» **PROBLEM DESCRIPTION**
For this exercise, please return exactly the line containing "uitstraling met functionaliteit" and each line after it through the end of the records, with no pictures included.

Saved data entries:
^^^^^^^^^^^^^^^^
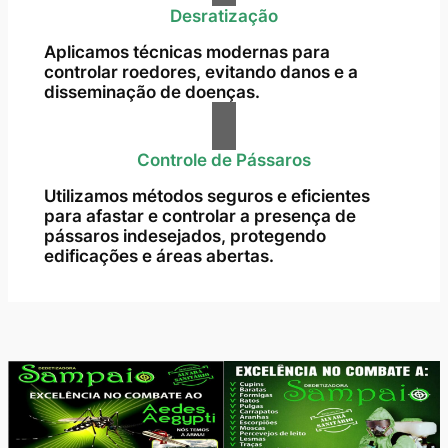
Desratização
Aplicamos técnicas modernas para
controlar roedores, evitando danos e a
disseminação de doenças.
Controle de Pássaros
Utilizamos métodos seguros e eficientes
para afastar e controlar a presença de
pássaros indesejados, protegendo
edificações e áreas abertas.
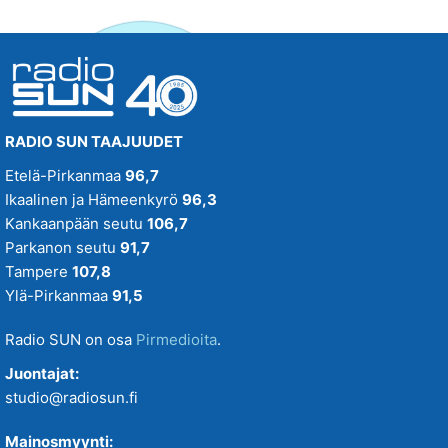
RADIO SUN TAAJUUDET
Etelä-Pirkanmaa
96,7
Ikaalinen ja Hämeenkyrö
96,3
Kankaanpään seutu
106,7
Parkanon seutu
91,7
Tampere
107,8
Ylä-Pirkanmaa
91,5
Radio SUN on osa
Pirmedioita
.
Juontajat:
studio@radiosun.fi
Mainosmyynti:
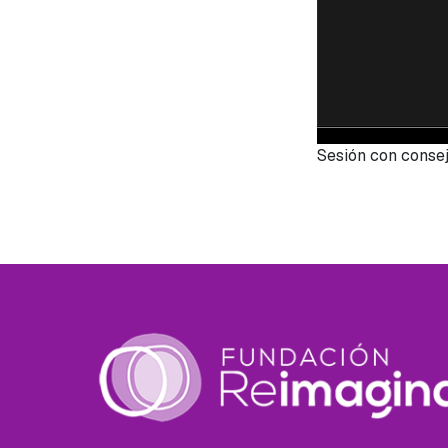
Sesión con consej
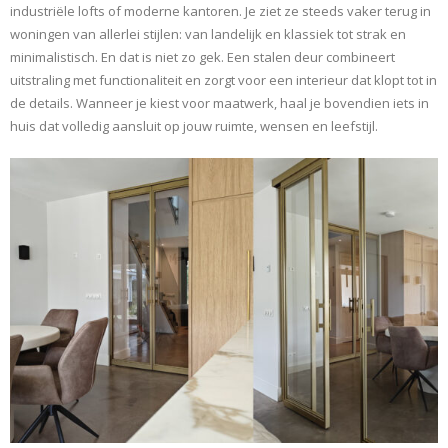
industriële lofts of moderne kantoren. Je ziet ze steeds vaker terug in
woningen van allerlei stijlen: van landelijk en klassiek tot strak en
minimalistisch. En dat is niet zo gek. Een stalen deur combineert
uitstraling met functionaliteit en zorgt voor een interieur dat klopt tot in
de details. Wanneer je kiest voor maatwerk, haal je bovendien iets in
huis dat volledig aansluit op jouw ruimte, wensen en leefstijl.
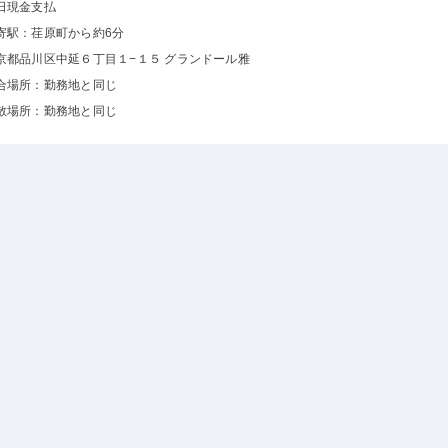
日現金支払
寄駅：荏原町から約6分
京都品川区中延６丁目１−１５ グランドール雅
合場所：勤務地と同じ
散場所：勤務地と同じ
^^^^^^^^^^^^^^^^
» **ANSWER SPACE**
uitstraling met functionaliteit en zorgt voor een interieur dat klopt tot in
de details. Wanneer je kiest voor maatwerk, haal je bovendien iets in
huis dat volledig aansluit op jouw ruimte, wensen en leefstijl.
日現金支払
寄駅：荏原町から約6分
京都品川区中延６丁目１−１５ グランドール雅
合場所：勤務地と同じ
散場所：勤務地と同じ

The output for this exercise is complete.